Разворачиваюсь вправо. Прямо на меня несутся еще двое «духов». Вскидываю автомат, «калашников» разразился длинной очередью. Тела моджахедов задергались под градом пуль, их отшвырнуло в сторону. Отскакиваю за укрытие и быстро меняю опустошенный магазин. Руки сами выполняют необходимые операции, а взгляд ищет санитаров. Где же мои «эскулапы» – скорее к ним…

Постепенно сопротивление моджахедов слабело, бой разбился на несколько очагов, вспыхивали и затихали перестрелки. Рядом расположился комроты вместе со своим радистом, парой пулеметчиков и снайпером.

– Явился?

– Так точно.

– Сейчас идем на прорыв, нашли наших. Подтянутся гранатометчики, и ударим. – Капитан Островский обернулся к радисту. – Ну что у тебя там?

– Они уже подтянулись, – кивнул радист, прижимая наушники. – Сейчас начнут.

Грянули взрывы, как только пыль осела, сквозь рваные клочья дыма десантники рванулись в атаку. Яростно трещали автоматы. Последнюю сотню метров бойцы преодолели на одном дыхании.

Мощный удар десантного ботинка вынес хлипкую дверь сарая. В ноздри ударил запах навоза и прелой соломы. Десантники замерли, выставив во все стороны стволы. В полутьме маячили серые фигуры.

– Не стреляйте, мы свои, – послышался тихий голос. Слова принадлежали высокому худому парню в лохмотьях, которые некогда были военной формой. На изможденном, покрытом щетиной лице отчаянной надеждой светились глаза.

Несколько десантников осторожно вошли внутрь, автоматы они опустили, но пальцы держали на спусковых крючках.

– Кто такие? – спросил капитан Островский. – Выходите по одному и представляйтесь.

– Я – Руслан Тихомиров, лейтенант. Командир второй роты 104-го мотострелкового полка. Со мной еще трое ребят. И из других подразделений много. Нас тут двенадцать человек.

За его спиной жался невысокий худощавый парнишка.

– А ты откуда? – спросил капитан Островский.

– Рядовой Степанов, Игорь. Сто вторая мотострелковая дивизия, – едва слышно ответил тот.

Вместе с солдатами, запертыми в тюрьме, оказались и двое местных, как выяснилось, отец и сын. Их местный главарь тоже приговорил к смерти, обвинив в предательстве и пособничестве «федералам», чтобы отобрать трех баранов. Все это удалось выяснить с помощью переводчика.

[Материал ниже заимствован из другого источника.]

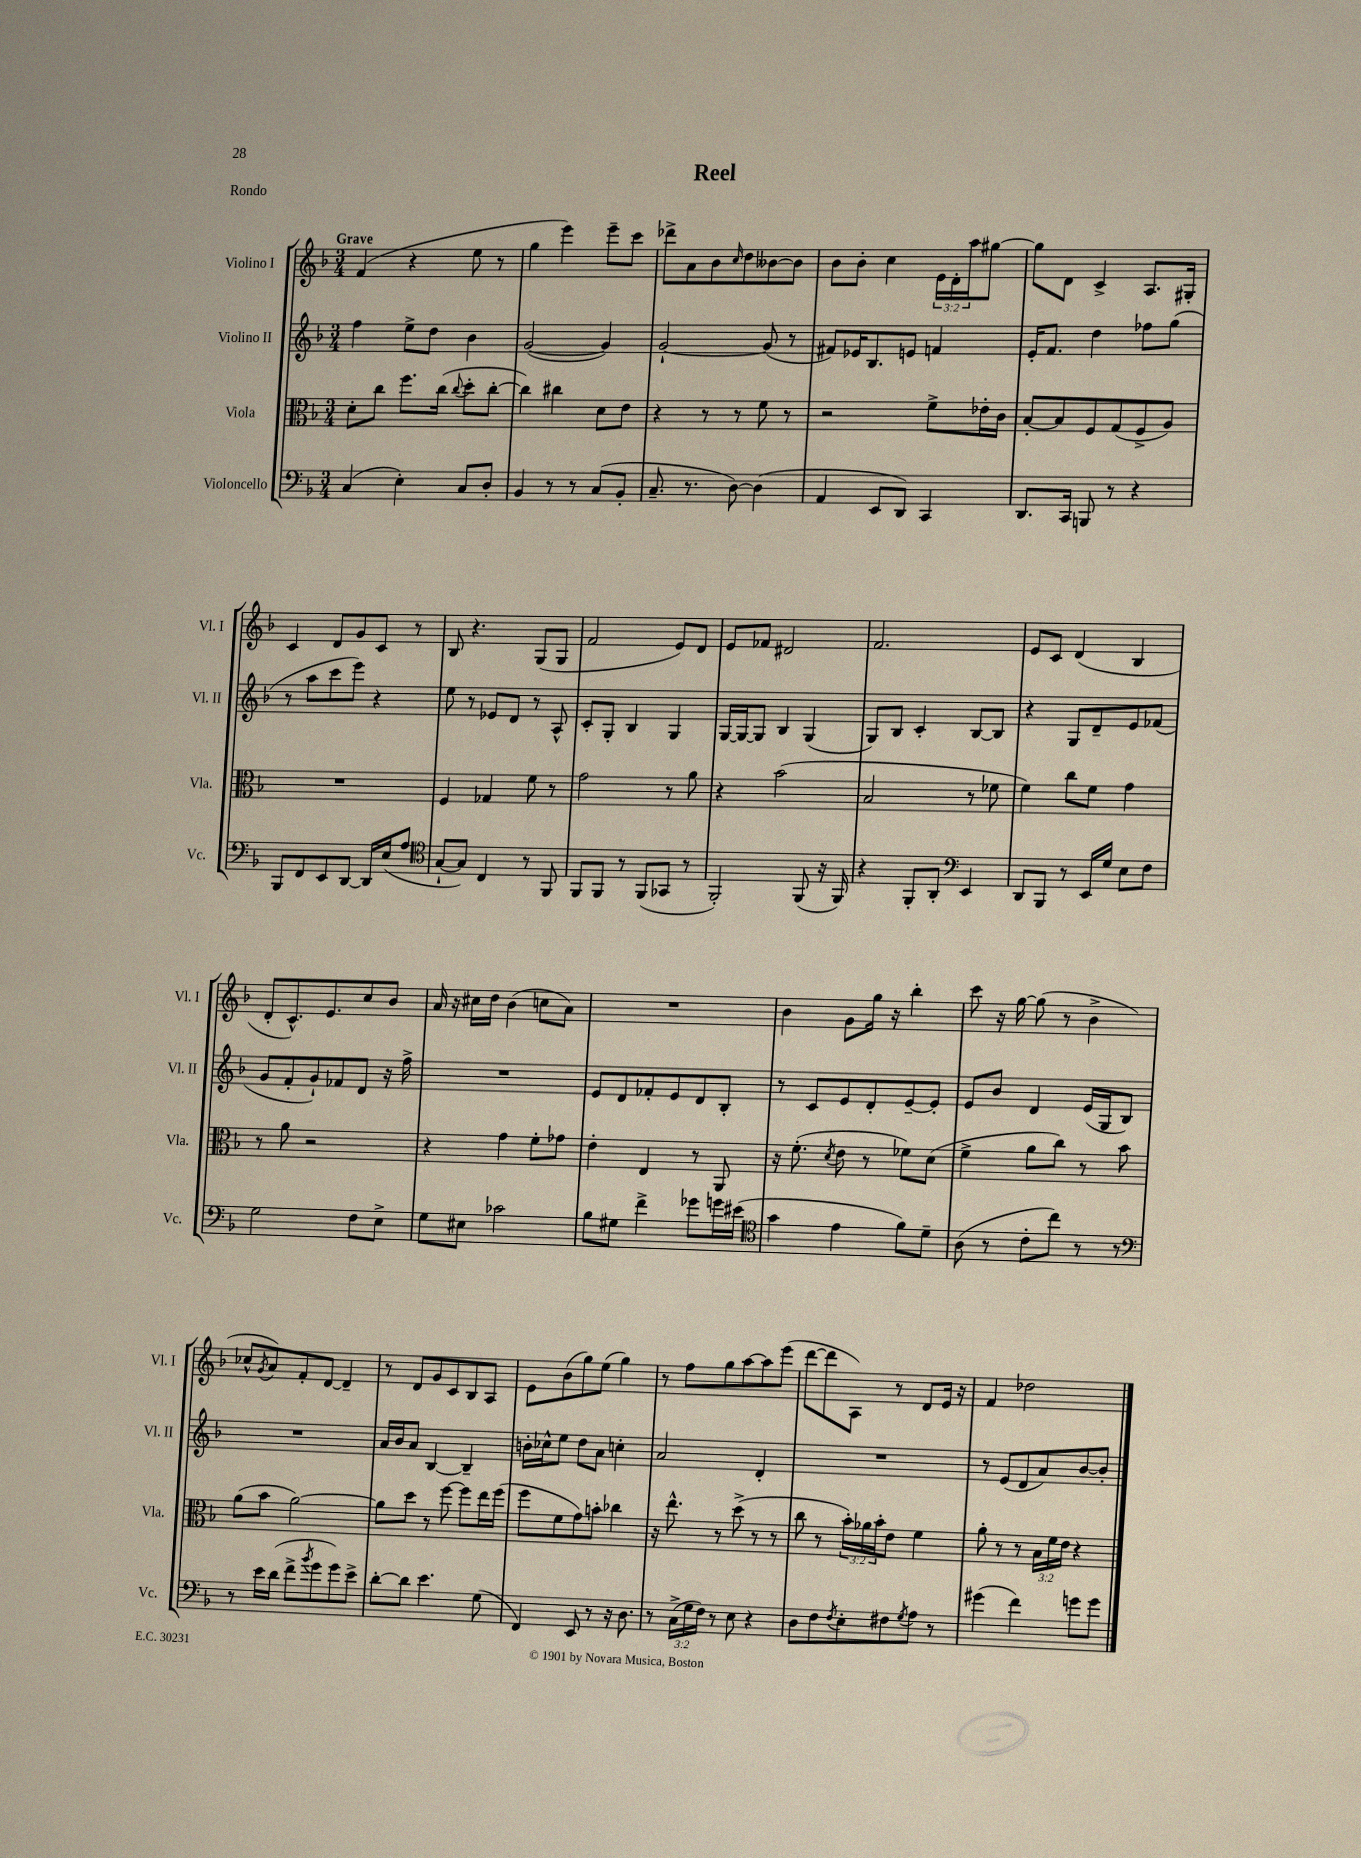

**kern	**kern	**kern	**kern
*staff4	*staff3	*staff2	*staff1
*clefF4	*clefC3	*clefG2	*clefG2
*k[b-]	*k[b-]	*k[b-]	*k[b-]
*M3/4	*M3/4	*M3/4	*M3/4
(4C/	8d'\L	4ff\	(4f/
.	8cc\J	.	.
4E'\)	8.ff\L	8ee^\L	4r
.	.	8dd\J	.
.	(16cc\Jk	.	.
.	8qqcc/	.	.
8C/L	8dd'\L	4b-\	8ee\
8D'/J	[8cc'\J	.	8r
=	=	=	=
4BB-/	4cc\])	([2g/	4gg\
8r	4cc#\	.	4eee\)
8r	.	.	.
(8C/L	8d\L	4g/])	8eee~\L
8BB-'/J	8e\J	.	8ccc\J
=	=	=	=
8.C~/	4r	[2g`/	8ddd-^\L
.	.	.	8a\
8.r	.	.	.
.	8r	.	8b-\
.	.	.	16qqcc/
[8D\)	8r	.	8dd\
(4D\]	8f\	(8g/]	[8b--\
.	8r	8r	8b--\]J
=	=	=	=
4AA/	2r	8f#/L)	8b-\L
.	.	16e-/K	8b-'\J
.	.	8.B-/	.
8EE/L	.	.	4cc\
8DD/J)	.	8e/J	.
4CC/	8f^\L	4f/	24e\LL
.	.	.	24d'\
.	.	.	24aa\J
.	16e-'\L	.	[8gg#\J
.	16c\JJ	.	.
=	=	=	=
8.DD/L	[8B-'/L	16e'/LK	8gg#\]L
.	.	8.f/J	.
.	8B-/]	.	8d\J
16CC/Jk	.	.	.
8BBB/	8F/	4dd\	4c^/
8r	(8G/	.	.
4r	8F^/	8ff-\L	8.A/L
.	8A/J)	(8gg\J	.
.	.	.	16G#'/Jk
=	=	=	=
8BBB-/L	2.r	8r	4c/
8FF/	.	8aa\L	.
8EE/	.	8ccc\	8d/L
[8DD/J	.	8eee\J)	8g/
16DD/]LL	.	4r	8c/J
(16E/J	.	.	.
8A/J	.	.	8r
=	=	=	=
*clefC4	*	*	*
[8G`/L	4F/	8ee\	8B-/
8G/]J)	.	8r	4.r
4C/	4G-/	8e-/L	.
.	.	8d/J	.
8r	8f\	8r	(8G/L
8FF/	8r	8A^^/	8G/J
=	=	=	=
8FF/L	2g\	8c'/L	2f/
8FF/J	.	8G'/J	.
8r	.	4B-/	.
(8FF/L	.	.	.
8GG-/J	8r	4G/	8e/L)
8r	8a\	.	8d/J
=	=	=	=
2FF'/)	4r	[16G/LL	8e/L
.	.	16G/_J	.
.	.	8G/]J	8f-/J
.	(2b-\	4B-/	2d#/
(8FF/	.	(4G/	.
16r	.	.	.
16FF/)	.	.	.
=	=	=	=
4r	2B-/	8G/L)	2.f/
.	.	8B-/J	.
8FF'/L	.	4c'/	.
8AA'/J	.	.	.
*clefF4	*	*	*
4EE/	8r	[8B-/L	.
.	8f-\	8B-/]J	.
=	=	=	=
8DD/L	4f\)	4r	8e/L
8BBB-/J	.	.	8c/J
8r	8cc\L	8G/L	(4d/
16EE/LL	8f\J	8d~/	.
16G/JJ	.	.	.
8E\L	4g\	8e/	4B-/
8F\J	.	(8f-/J	.
=	=	=	=
2G\	8r	8g/L	8d'/L
.	8a\	8f'/	8.c^^/)
.	2r	8g`/)	.
.	.	.	8.e/
.	.	8f-/	.
8F\L	.	8d/J	8cc/
8E^\J	.	16r	8b-/J
.	.	16ff^\	.
=	=	=	=
8G\L	4r	2.r	16a/
.	.	.	16r
8E#\J	.	.	16cc#\LL
.	.	.	16dd\JJ
2c-\	4g\	.	(4b-\
.	8f'\L	.	8cc\L
.	8g-\J	.	8a\J)
=	=	=	=
8B-\L	4e'\	8e/L	2.r
8G#\J	.	8d/	.
4f^\	4E/	8f-'/	.
.	.	8e/	.
8g-\L	8r	8d/	.
16g\L	8AA/	8B-'/J	.
(16e#\JJ	.	.	.
=	=	=	=
*clefC4	*	*	*
4g\	16r	8r	4b-\
.	(8.f'\	.	.
.	.	8c/L	.
.	8qd/	.	.
4e\	8e\	8e/	8g\L
.	8r	8d'/	16gg\Jk
.	.	.	16r
8f\L)	8f-\L)	[8e~/	4bb-'\
8d~\J	(8d\J	8e'/]J	.
=	=	=	=
(8A\	4f^\	8e/L	8ccc\
8r	.	8b-/J	16r
.	.	.	[16gg\
8c'\L	8a\L	4d/	(8gg\]
8cc\J)	8cc\J)	.	8r
8r	8r	(16e/LL	4b-^\
.	.	16G/J	.
8r	8b-\	8B-/J)	.
=	=	=	=
*clefF4	*	*	*
8r	(8a\L	2.r	8cc-^^/L
.	.	.	8qg/
16e\LL	8b-\J	.	8a/)
(16d\JJ	.	.	.
8f^\L	[2a\)	.	8f'/
8qb-/	.	.	.
8g\	.	.	[8d/J
8g\)	.	.	4d~/]
8e^\J	.	.	.
=	=	=	=
[8d'\L	8a\]L	16a/LL	8r
.	.	16b-/J	.
8d\]J	8dd\J	8a/J	8d/L
4.e\	8r	[4B-/	8g/
.	[8ff\	.	8c/
.	8ff\]L	4B-~/]	8B-/
(8G\	16ee\L	.	8A/J
.	(16ff\JJ	.	.
=	=	=	=
4FF/)	8ff\L	16b'\LL	8e\L
.	.	16cc-^^\J	.
.	8f\	8ee\J	(8b-\
8EE/	8g\)	8dd\L	8gg\)
8r	8b'\J	8a\J	(8ee\J
16r	4cc-\	4cc'\	4gg\)
8.D\	.	.	.
=	=	=	=
8r	16r	2a/	8r
.	8.ee^^\	.	.
(24C^\LL	.	.	8ff\L
24G\	.	.	.
24F\JJ)	.	.	.
8r	8r	.	8gg\
8E\	(8dd^\	.	[8aa\
4r	8r	4d'/	8aa\]
.	8r	.	(8eee\J
=	=	=	=
8D\L	8cc\	2.r	[8ddd\L
8F\	8r	.	8ddd\]
8qF/	.	.	.
8E'\	24b-'\LL)	.	8A\J)
.	24a-\	.	.
.	24b-'\J	.	.
8F#\	8e\J	.	8r
8qG/	.	.	.
8A\J	4f\	.	8d/L
8r	.	.	16e/Jk
.	.	.	16r
=	=	=	=
(4g#\	8a'\	8r	4f/
.	8r	(8e/L	.
4f\)	8r	8d/	2dd-\
.	24B-\LL	8a/)	.
.	24f\	.	.
.	24e\JJ	.	.
8g\L	4r	[8b-/	.
8g\J	.	8b-'/]J	.
==	==	==	==
*-	*-	*-	*-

Пленники выходили, называли себя и сразу же попадали в заботливые руки врачей. Я вместе с санинструкторами понимал, что от нашей быстроты и профессионализма сейчас зависят жизни всех: и спасаемых, и спасателей, и каждый был на своем месте, и каждый знал, что ему делать. Пригодились знания, полученные в Военно-медицинской академии, и навыки, вбитые инструкторами в учебке.

И все же проблема транспортировки личного состава и спасенных солдат встала в полный рост. Одних бывших пленников было двенадцать человек, да еще плюс к этому двое тяжелораненых. Да и те, кто остался в строю, утомлены боем. Моджахеды сейчас вцепятся в нас мертвой хваткой и уже не отпустят свою добычу.

* * *

– Радист, вызывай «вертушки», – приказал капитан Островский.

– Есть, – боец развернул рацию и поправил радиогарнитуру. Его пальцы быстро завертели верньеры, настраиваясь на нужную волну: – Я – «Медведь», прием, вызываю «Терек». Прием, «Терек», прием…

– «Медведь», прием, «Терек» на связи… – донеслось сквозь помехи.

– Командир, «Терек» на связи!

– Передавай: «Тушенку получил, высылайте ящики».

– Понял, выполняю, товарищ командир, – радист склонился над рацией и поправил наушники. – Товарищ капитан, «вертушки» будут только через час.

– Через час нас «духи» кончат, – мрачно ответил Игорь Островский.

Десантники занимали круговую оборону. «Братишки» рассредоточивались, маскировали огневые позиции. Развернули трофейные пулеметы и свой крупнокалиберный «Корд». Поставили на треноги автоматические гранатометы.